Very big factions with in each community of all community network node replacements in very big factions, obtain the community network node in each community.
Effect of the present invention can be further described by following emulation experiment.
1, simulated conditions:
Emulation of the present invention is under Intel (R) Xeon (R) CPU, the hardware environment of 4G internal memory and the development environment of Eclipse 3.2, realizes that program carries out with Java language.Emulation experiment is used data from true community network Zachary ' s Karate club network, node in club's network represents clubbite, social interaction between the line-up of delegates of limit, Zachary ' s Karate club network includes 34 members and 78 limits altogether.
2, emulation content:
In conjunction with the community discovery method based on factions' random walk of the present invention, Zachary ' s Karate club network is carried out to community discovery, finally obtain the community network node in each community.

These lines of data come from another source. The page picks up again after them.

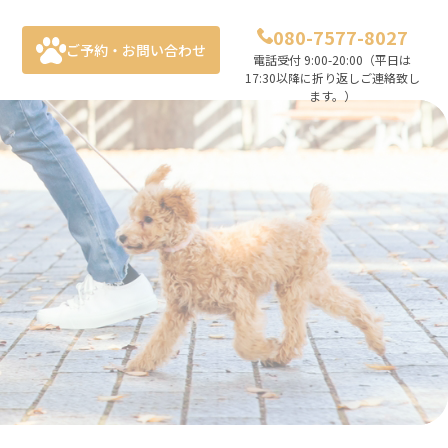
080-7577-8027
ご予約・お問い合わせ
電話受付 9:00-20:00（平日は
17:30以降に折り返しご連絡致し
ます。）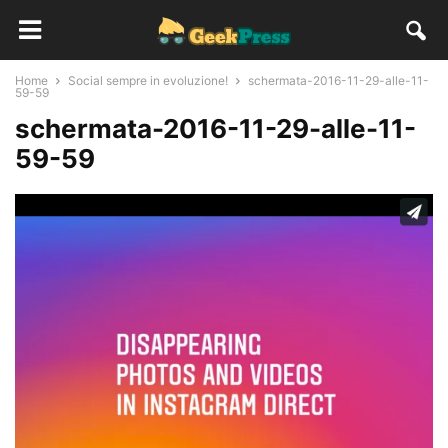
Home
Social sempre in evoluzione!
schermata-2016-11-29-alle-11-
59-59
schermata-2016-11-29-alle-11-
59-59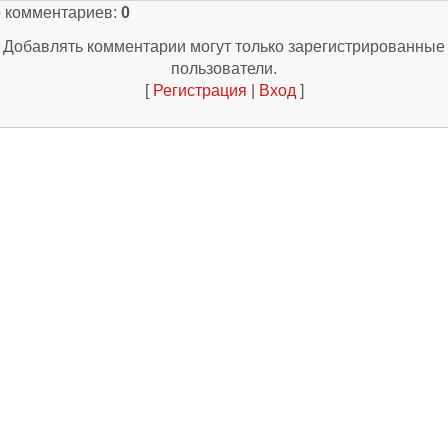
о комментариев
:
0
Добавлять комментарии могут только зарегистрированные
пользователи.
[
Регистрация
|
Вход
]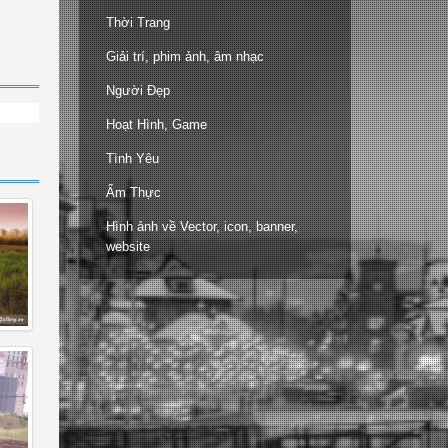
Thời Trang
Giải trí, phim ảnh, âm nhạc
Người Đẹp
Hoạt Hình, Game
Tình Yêu
Ẩm Thực
Hình ảnh về Vector, icon, banner,
website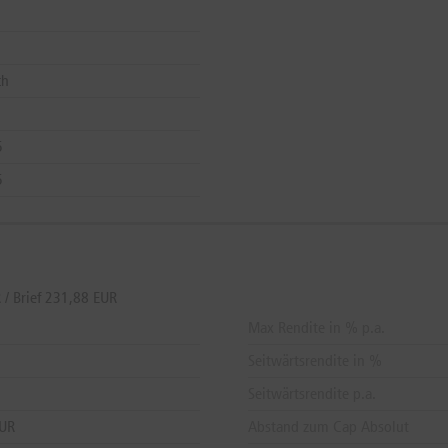
ch
5
5
/ Brief 231,88 EUR
Max Rendite in % p.a.
Seitwärtsrendite in %
Seitwärtsrendite p.a.
EUR
Abstand zum Cap Absolut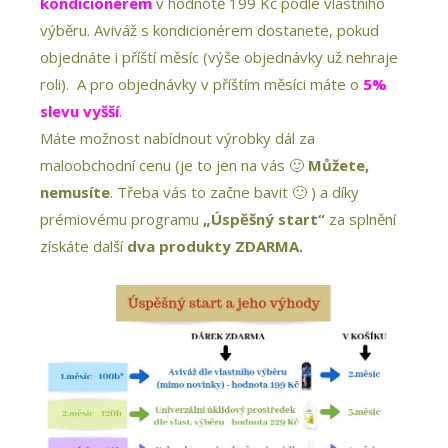
kondicionérem
v hodnotě 199 Kč podle vlastního
výběru. Aviváž s kondicionérem dostanete, pokud
objednáte i příští měsíc (výše objednávky už nehraje
roli). A pro objednávky v příštím měsíci máte o
5%
slevu vyšší
.
Máte možnost nabídnout výrobky dál za
maloobchodní cenu (je to jen na vás 🙂
Můžete,
nemusíte
. Třeba vás to začne bavit 🙂 ) a díky
prémiovému programu
„Úspěšný start“
za splnění
získáte další
dva produkty ZDARMA.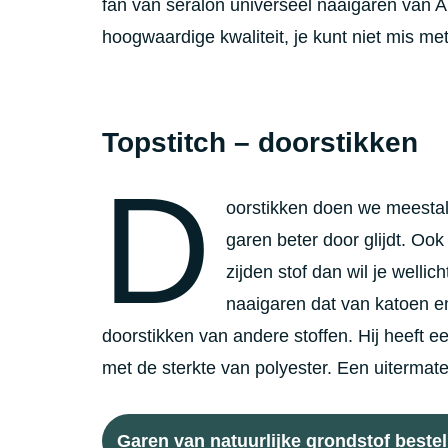
fan van seralon universeel naaigaren van A
hoogwaardige kwaliteit, je kunt niet mis met
Topstitch – doorstikken
D
oorstikken doen we meestal 
garen beter door glijdt. Ook
zijden stof dan wil je well
naaigaren dat van katoen e
doorstikken van andere stoffen. Hij heeft e
met de sterkte van polyester. Een uitermat
Garen van natuurlijke grondstof bestel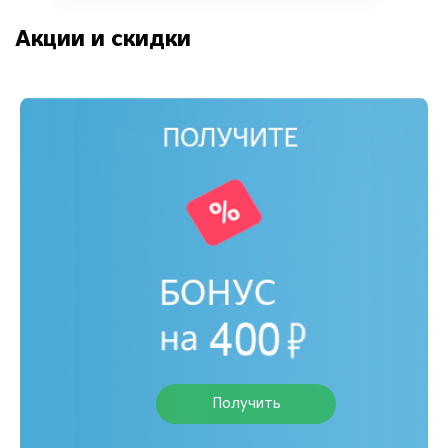
Акции и скидки
Получить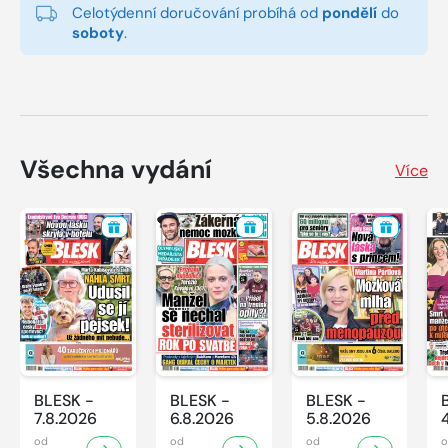
Celotýdenní doručování probíhá od
pondělí
do
soboty
.
Všechna vydání
Více
BLESK -
BLESK -
BLESK -
7.8.2026
6.8.2026
5.8.2026
od
od
od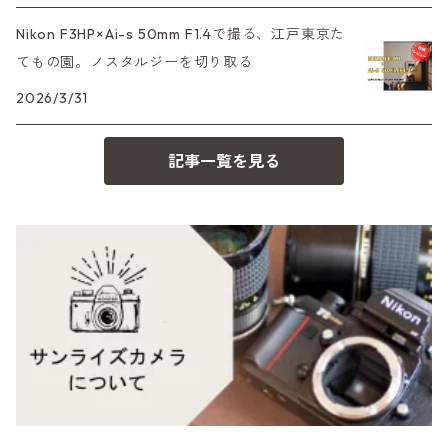
500台シリーズ
Rollei（ローライ）
OM（オリンパス）
Nikon F3HP×Ai-s 50mm F1.4で撮る、江戸東京た
OM-1
minilux
てもの園。ノスタルジーを切り取る
35シリーズ
RICOH（リコー）
A（ミノルタ（ソニー））
2026/3/31
コンパクト
Voigtlander（フォクトレンダー）
MD（ミノルタ）
記事一覧を見る
BESSA
YASHICA（ヤシカ）
K（ペンタックス）
Carl Zeiss（カールツァイス）
CY（ヤシカコンタックス）
Mamiya（マミヤ）
M（ライカ）
M645,二眼レフ
Plaubel（プラウベル）
R（ライカ）
BRONICA（ブロニカ）
E（ソニー）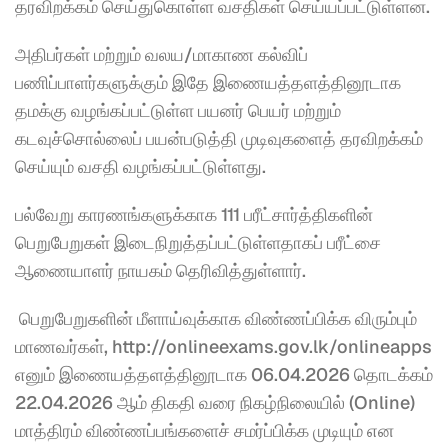
தரவிறக்கம் செய்துகொள்ள வசதிகள் செய்யப்பட்டுள்ளன.
அதிபர்கள் மற்றும் வலய/மாகாண கல்விப் 
பணிப்பாளர்களுக்கும் இதே இணையத்தளத்தினூடாக 
தமக்கு வழங்கப்பட்டுள்ள பயனர் பெயர் மற்றும் 
கடவுச்சொல்லைப் பயன்படுத்தி முடிவுகளைத் தரவிறக்கம் 
செய்யும் வசதி வழங்கப்பட்டுள்ளது.
பல்வேறு காரணங்களுக்காக 111 பரீட்சார்த்திகளின் 
பெறுபேறுகள் இடைநிறுத்தப்பட்டுள்ளதாகப் பரீட்சை 
ஆணையாளர் நாயகம் தெரிவித்துள்ளார்.
 பெறுபேறுகளின் மீளாய்வுக்காக விண்ணப்பிக்க விரும்பும் 
மாணவர்கள், http://onlineexams.gov.lk/onlineapps 
எனும் இணையத்தளத்தினூடாக 06.04.2026 தொடக்கம் 
22.04.2026 ஆம் திகதி வரை நிகழ்நிலையில் (Online) 
மாத்திரம் விண்ணப்பங்களைச் சமர்ப்பிக்க முடியும் என 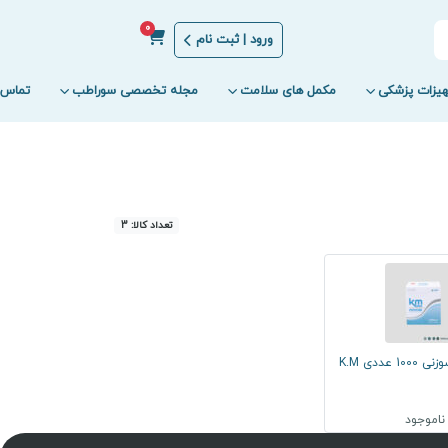
0
ورود | ثبت نام
یزات پزشکی
مکمل های سلامت
مجله تخصصی سوراطب
تماس ب
تعداد کالا: 3
عددی K.M
ناموجود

3. analysis of simulation result:
Fig. 3 is the analogous diagram to Zachary ' s Karate club network.Numbering in Fig. 3 in circle represents node, and wherein, node 1,2,3,4,5,6,7,8,9,10,11,12,13,14,17,18,20,22 belongs to community 1. Node 3,9,15,16,19,21,23,24,25,26,27,28,29,30,31,32,33,34 belongs to community 2, wherein node 3 and node 9 are overlapping nodes of community 1 and community 2, and the present invention can obtain the community discovery result of network as can be seen here.